• [Requirements]: Quote every line of the listing below word for word.

• [Stored data entries]:

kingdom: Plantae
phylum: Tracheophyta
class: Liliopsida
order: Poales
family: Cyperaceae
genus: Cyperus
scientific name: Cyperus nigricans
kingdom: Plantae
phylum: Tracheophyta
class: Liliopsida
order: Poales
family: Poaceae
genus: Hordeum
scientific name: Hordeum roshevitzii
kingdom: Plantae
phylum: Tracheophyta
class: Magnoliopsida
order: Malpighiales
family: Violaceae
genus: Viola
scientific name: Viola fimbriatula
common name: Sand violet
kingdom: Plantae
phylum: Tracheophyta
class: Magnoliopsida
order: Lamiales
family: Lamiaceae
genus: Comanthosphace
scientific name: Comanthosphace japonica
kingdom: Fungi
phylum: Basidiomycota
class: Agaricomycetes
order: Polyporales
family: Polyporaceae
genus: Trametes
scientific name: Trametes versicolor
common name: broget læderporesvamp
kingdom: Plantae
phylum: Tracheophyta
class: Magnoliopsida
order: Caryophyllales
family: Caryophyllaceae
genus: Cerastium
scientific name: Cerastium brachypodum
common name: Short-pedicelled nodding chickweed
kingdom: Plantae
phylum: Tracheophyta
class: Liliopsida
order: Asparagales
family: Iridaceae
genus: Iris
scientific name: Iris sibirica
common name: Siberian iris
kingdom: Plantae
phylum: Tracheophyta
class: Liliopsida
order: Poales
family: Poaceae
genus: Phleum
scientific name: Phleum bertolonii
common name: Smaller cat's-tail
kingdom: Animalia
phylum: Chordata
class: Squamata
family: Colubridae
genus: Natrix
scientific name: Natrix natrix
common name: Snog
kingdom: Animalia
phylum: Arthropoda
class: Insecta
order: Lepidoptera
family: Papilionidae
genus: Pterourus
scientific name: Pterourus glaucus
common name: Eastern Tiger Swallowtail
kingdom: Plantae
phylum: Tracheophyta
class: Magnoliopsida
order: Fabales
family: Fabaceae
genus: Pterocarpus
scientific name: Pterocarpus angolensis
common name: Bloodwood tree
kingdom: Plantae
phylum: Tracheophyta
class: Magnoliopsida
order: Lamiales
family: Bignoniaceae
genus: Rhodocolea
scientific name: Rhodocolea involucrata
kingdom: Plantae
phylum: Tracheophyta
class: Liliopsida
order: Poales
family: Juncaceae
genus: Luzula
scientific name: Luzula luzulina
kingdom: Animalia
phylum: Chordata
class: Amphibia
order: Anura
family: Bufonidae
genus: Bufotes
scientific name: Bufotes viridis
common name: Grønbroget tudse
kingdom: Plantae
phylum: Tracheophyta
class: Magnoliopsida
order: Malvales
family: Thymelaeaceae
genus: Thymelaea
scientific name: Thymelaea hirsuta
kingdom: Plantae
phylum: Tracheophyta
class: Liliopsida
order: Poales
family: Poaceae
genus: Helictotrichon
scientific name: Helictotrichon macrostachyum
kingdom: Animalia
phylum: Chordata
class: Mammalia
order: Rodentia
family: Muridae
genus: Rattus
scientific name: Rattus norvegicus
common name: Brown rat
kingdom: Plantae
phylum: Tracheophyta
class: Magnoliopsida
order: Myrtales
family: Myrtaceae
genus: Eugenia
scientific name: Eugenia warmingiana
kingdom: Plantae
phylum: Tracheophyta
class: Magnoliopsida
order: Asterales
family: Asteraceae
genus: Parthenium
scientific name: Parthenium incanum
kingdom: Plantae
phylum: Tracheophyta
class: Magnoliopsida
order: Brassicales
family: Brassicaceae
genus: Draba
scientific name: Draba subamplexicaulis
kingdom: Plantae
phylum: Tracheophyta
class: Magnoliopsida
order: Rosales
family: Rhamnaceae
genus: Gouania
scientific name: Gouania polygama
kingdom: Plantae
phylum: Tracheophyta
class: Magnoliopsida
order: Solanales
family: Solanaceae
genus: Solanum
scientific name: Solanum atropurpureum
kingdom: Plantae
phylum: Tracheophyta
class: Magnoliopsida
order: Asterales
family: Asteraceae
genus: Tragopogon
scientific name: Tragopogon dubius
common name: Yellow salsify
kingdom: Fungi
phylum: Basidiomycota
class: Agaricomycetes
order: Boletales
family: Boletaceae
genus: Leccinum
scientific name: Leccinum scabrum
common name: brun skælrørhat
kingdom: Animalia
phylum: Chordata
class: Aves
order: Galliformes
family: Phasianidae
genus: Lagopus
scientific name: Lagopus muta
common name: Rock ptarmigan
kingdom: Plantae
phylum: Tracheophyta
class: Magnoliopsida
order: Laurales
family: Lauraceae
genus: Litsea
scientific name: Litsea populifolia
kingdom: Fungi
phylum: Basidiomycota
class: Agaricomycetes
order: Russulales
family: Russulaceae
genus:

• [Reply to the exercise]:
kingdom: Plantae
phylum: Tracheophyta
class: Liliopsida
order: Poales
family: Cyperaceae
genus: Cyperus
scientific name: Cyperus nigricans
kingdom: Plantae
phylum: Tracheophyta
class: Liliopsida
order: Poales
family: Poaceae
genus: Hordeum
scientific name: Hordeum roshevitzii
kingdom: Plantae
phylum: Tracheophyta
class: Magnoliopsida
order: Malpighiales
family: Violaceae
genus: Viola
scientific name: Viola fimbriatula
common name: Sand violet
kingdom: Plantae
phylum: Tracheophyta
class: Magnoliopsida
order: Lamiales
family: Lamiaceae
genus: Comanthosphace
scientific name: Comanthosphace japonica
kingdom: Fungi
phylum: Basidiomycota
class: Agaricomycetes
order: Polyporales
family: Polyporaceae
genus: Trametes
scientific name: Trametes versicolor
common name: broget læderporesvamp
kingdom: Plantae
phylum: Tracheophyta
class: Magnoliopsida
order: Caryophyllales
family: Caryophyllaceae
genus: Cerastium
scientific name: Cerastium brachypodum
common name: Short-pedicelled nodding chickweed
kingdom: Plantae
phylum: Tracheophyta
class: Liliopsida
order: Asparagales
family: Iridaceae
genus: Iris
scientific name: Iris sibirica
common name: Siberian iris
kingdom: Plantae
phylum: Tracheophyta
class: Liliopsida
order: Poales
family: Poaceae
genus: Phleum
scientific name: Phleum bertolonii
common name: Smaller cat's-tail
kingdom: Animalia
phylum: Chordata
class: Squamata
family: Colubridae
genus: Natrix
scientific name: Natrix natrix
common name: Snog
kingdom: Animalia
phylum: Arthropoda
class: Insecta
order: Lepidoptera
family: Papilionidae
genus: Pterourus
scientific name: Pterourus glaucus
common name: Eastern Tiger Swallowtail
kingdom: Plantae
phylum: Tracheophyta
class: Magnoliopsida
order: Fabales
family: Fabaceae
genus: Pterocarpus
scientific name: Pterocarpus angolensis
common name: Bloodwood tree
kingdom: Plantae
phylum: Tracheophyta
class: Magnoliopsida
order: Lamiales
family: Bignoniaceae
genus: Rhodocolea
scientific name: Rhodocolea involucrata
kingdom: Plantae
phylum: Tracheophyta
class: Liliopsida
order: Poales
family: Juncaceae
genus: Luzula
scientific name: Luzula luzulina
kingdom: Animalia
phylum: Chordata
class: Amphibia
order: Anura
family: Bufonidae
genus: Bufotes
scientific name: Bufotes viridis
common name: Grønbroget tudse
kingdom: Plantae
phylum: Tracheophyta
class: Magnoliopsida
order: Malvales
family: Thymelaeaceae
genus: Thymelaea
scientific name: Thymelaea hirsuta
kingdom: Plantae
phylum: Tracheophyta
class: Liliopsida
order: Poales
family: Poaceae
genus: Helictotrichon
scientific name: Helictotrichon macrostachyum
kingdom: Animalia
phylum: Chordata
class: Mammalia
order: Rodentia
family: Muridae
genus: Rattus
scientific name: Rattus norvegicus
common name: Brown rat
kingdom: Plantae
phylum: Tracheophyta
class: Magnoliopsida
order: Myrtales
family: Myrtaceae
genus: Eugenia
scientific name: Eugenia warmingiana
kingdom: Plantae
phylum: Tracheophyta
class: Magnoliopsida
order: Asterales
family: Asteraceae
genus: Parthenium
scientific name: Parthenium incanum
kingdom: Plantae
phylum: Tracheophyta
class: Magnoliopsida
order: Brassicales
family: Brassicaceae
genus: Draba
scientific name: Draba subamplexicaulis
kingdom: Plantae
phylum: Tracheophyta
class: Magnoliopsida
order: Rosales
family: Rhamnaceae
genus: Gouania
scientific name: Gouania polygama
kingdom: Plantae
phylum: Tracheophyta
class: Magnoliopsida
order: Solanales
family: Solanaceae
genus: Solanum
scientific name: Solanum atropurpureum
kingdom: Plantae
phylum: Tracheophyta
class: Magnoliopsida
order: Asterales
family: Asteraceae
genus: Tragopogon
scientific name: Tragopogon dubius
common name: Yellow salsify
kingdom: Fungi
phylum: Basidiomycota
class: Agaricomycetes
order: Boletales
family: Boletaceae
genus: Leccinum
scientific name: Leccinum scabrum
common name: brun skælrørhat
kingdom: Animalia
phylum: Chordata
class: Aves
order: Galliformes
family: Phasianidae
genus: Lagopus
scientific name: Lagopus muta
common name: Rock ptarmigan
kingdom: Plantae
phylum: Tracheophyta
class: Magnoliopsida
order: Laurales
family: Lauraceae
genus: Litsea
scientific name: Litsea populifolia
kingdom: Fungi
phylum: Basidiomycota
class: Agaricomycetes
order: Russulales
family: Russulaceae
genus:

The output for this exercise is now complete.